Ce n’est pas par hasard qu’on se retrouve édité par le célèbre Gallimard. Beaucoup d’appelés et très peu d’élus (5000 manuscrits reçus mensuellement ?). Vous, vous avez été éditée. Rien d’étonnant : votre écriture est ferme, élégante, sobre et précise. Pas un seul tremblement, aucun faux pas. Des phrases découpées au rasoir, pesées et posées à leur juste place. L’art de la digression, du fondu-enchaîné. Une grande maîtrise du verbe, un style salvateur.
Au-delà de la forme exquise du texte, une partie du fond m’a grandement interrogée. (Je veux parler des relations avec votre maison d’édition, l’autre étant, à mes yeux, les rapports de l’écrivain à l’écriture.)
Je ne vais relever que les points principaux :
Le manque d’attitude collaborative : je suis étonnée d’apprendre qu’un auteur puisse être ainsi « livré à lui-même ». Tout l’intérêt de travailler avec un éditeur réside justement dans l’idée d’une collaboration fructueuse.

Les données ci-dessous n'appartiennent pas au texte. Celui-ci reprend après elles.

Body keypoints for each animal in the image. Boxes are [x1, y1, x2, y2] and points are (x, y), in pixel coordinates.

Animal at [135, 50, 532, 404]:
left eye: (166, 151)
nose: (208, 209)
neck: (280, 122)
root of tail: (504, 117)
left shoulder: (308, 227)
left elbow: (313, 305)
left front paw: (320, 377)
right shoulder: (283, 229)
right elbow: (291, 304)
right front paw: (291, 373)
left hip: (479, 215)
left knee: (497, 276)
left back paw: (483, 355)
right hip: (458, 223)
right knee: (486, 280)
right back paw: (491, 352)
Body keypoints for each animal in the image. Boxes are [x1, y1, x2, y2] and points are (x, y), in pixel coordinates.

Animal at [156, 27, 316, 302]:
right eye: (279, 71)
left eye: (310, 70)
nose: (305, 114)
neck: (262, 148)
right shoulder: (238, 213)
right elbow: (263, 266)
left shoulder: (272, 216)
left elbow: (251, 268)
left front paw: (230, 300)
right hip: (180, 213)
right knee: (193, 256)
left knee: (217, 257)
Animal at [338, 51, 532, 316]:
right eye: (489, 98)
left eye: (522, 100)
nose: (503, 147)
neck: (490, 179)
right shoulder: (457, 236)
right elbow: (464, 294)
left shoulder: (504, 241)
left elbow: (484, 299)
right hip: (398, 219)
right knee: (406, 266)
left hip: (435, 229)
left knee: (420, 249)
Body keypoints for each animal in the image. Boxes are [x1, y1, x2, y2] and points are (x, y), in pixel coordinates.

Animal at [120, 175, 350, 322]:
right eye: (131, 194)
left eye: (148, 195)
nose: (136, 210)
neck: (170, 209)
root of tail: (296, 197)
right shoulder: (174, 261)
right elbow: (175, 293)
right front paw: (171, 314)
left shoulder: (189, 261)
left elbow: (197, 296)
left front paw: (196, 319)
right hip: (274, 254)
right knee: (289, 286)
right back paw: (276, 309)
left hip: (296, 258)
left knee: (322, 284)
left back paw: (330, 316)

Une collaboration « gagnant-gagnant » où toutes les étapes, de la réalisation à la diffusion du livre, sont travaillées ensemble. Où l’on communique régulièrement, parfois chaque jour, sur l’élaboration du manuscrit en cours, où l’on se rencontre pour en parler, où l’éditeur joue effectivement un rôle de mentor, d’accoucheur. (je parle par expérience).

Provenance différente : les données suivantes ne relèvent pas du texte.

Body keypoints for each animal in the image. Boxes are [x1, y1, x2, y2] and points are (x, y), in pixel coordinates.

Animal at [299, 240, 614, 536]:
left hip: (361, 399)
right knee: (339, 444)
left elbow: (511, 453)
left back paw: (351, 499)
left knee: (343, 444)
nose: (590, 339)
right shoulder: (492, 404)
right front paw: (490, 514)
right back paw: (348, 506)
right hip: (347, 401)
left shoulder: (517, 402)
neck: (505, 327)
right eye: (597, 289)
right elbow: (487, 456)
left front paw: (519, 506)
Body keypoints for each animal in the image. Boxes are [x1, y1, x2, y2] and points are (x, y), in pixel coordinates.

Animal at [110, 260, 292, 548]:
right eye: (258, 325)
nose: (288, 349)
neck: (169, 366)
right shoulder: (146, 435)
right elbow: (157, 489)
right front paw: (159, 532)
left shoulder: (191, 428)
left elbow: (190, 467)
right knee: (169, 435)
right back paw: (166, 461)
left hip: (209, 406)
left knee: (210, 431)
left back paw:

La légèreté : l’anecdote concernant le titre de votre ouvrage m’a carrément sidérée. Il est parfois délicat de trouver un titre, mais quand le cas se présente, le moins qu’on puisse envisager est une réunion de travail ! Quant à la validation d’un titre, elle ne se fait qu’après une recherche poussée dans les moteurs de recherche du catalogue des éditeurs.

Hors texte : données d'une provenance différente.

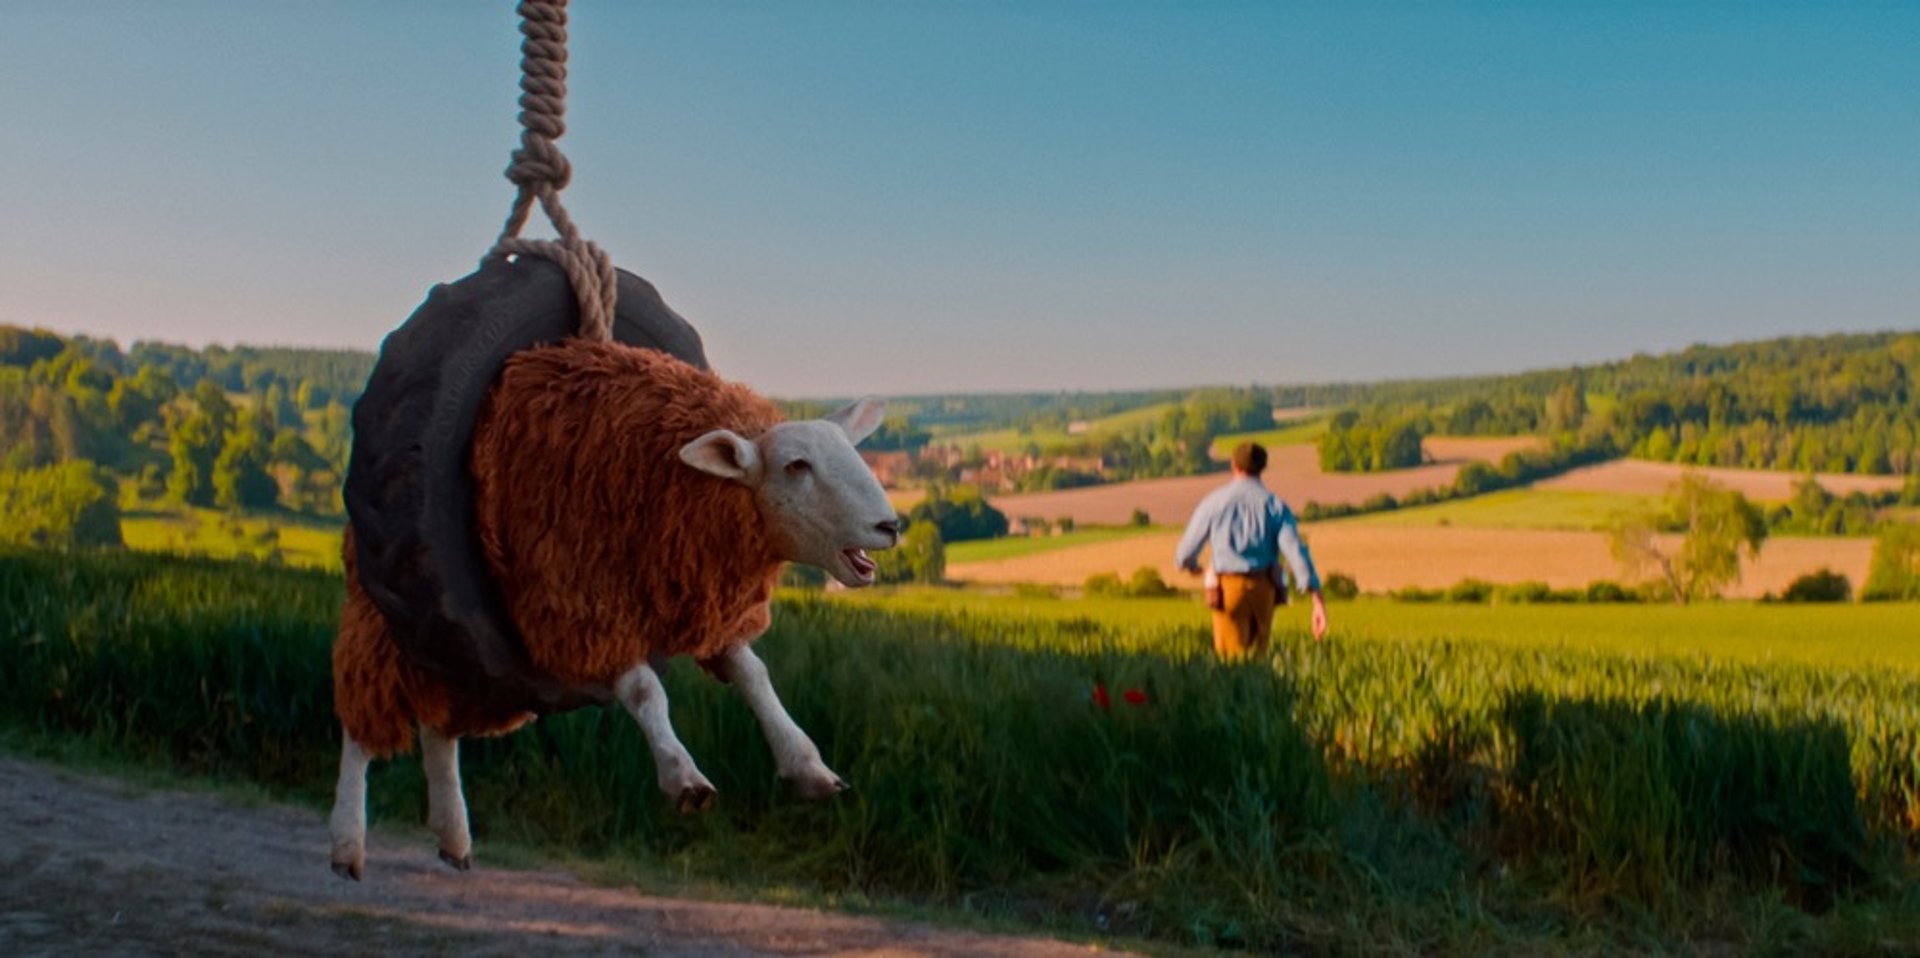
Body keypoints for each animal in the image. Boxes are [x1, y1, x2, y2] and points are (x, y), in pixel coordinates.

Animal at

Le manque de clarté : tous les invendus finissent par être passés au pilon. C’est une règle de fonctionnement qui devrait être mentionnée au contrat. Si ce n’est pas le cas, l’auteur est informé par lettre de la date du pilonnage et de la possibilité que lui offre l’éditeur de se porter acquéreur de tout ou partie du stock à prix réduit.
En bref, je me félicite de n’avoir aucun texte digne d’être présenté à votre éditeur !
Mais cela me conduit à quelques réflexions à propos de l’idée que nous nous faisons, nous auteurs, de l’édition. Être édité n’est pas l’aboutissement d’un processus, ce n’est qu’une étape. « L’éditeur est un businessman comme les autres », une maison d’édition est une entreprise. Quand nous passons le seuil d’une maison d’édition, nous devons changer notre perception : notre livre n’est plus « notre bébé » ou un truc dans le genre, mais un « produit culturel ». Il est clair qu’après avoir passé des années à travailler sur un manuscrit, nous avons de facto perdu une grande part de notre objectivité, coincé que nous sommes dans notre « espace rêveur ». C’est pour cela que je me demande de plus en plus si nous sommes bien les personnes les mieux placées pour présider aux destinées de nos livres ou si nous ne devrions pas recourir, comme cela se pratique dans d’autres pays, aux services d’un agent littéraire.
En tout cas, grand bravo pour ce livre, merci pour ce partage et surtout bonne chance dans l’autoédition.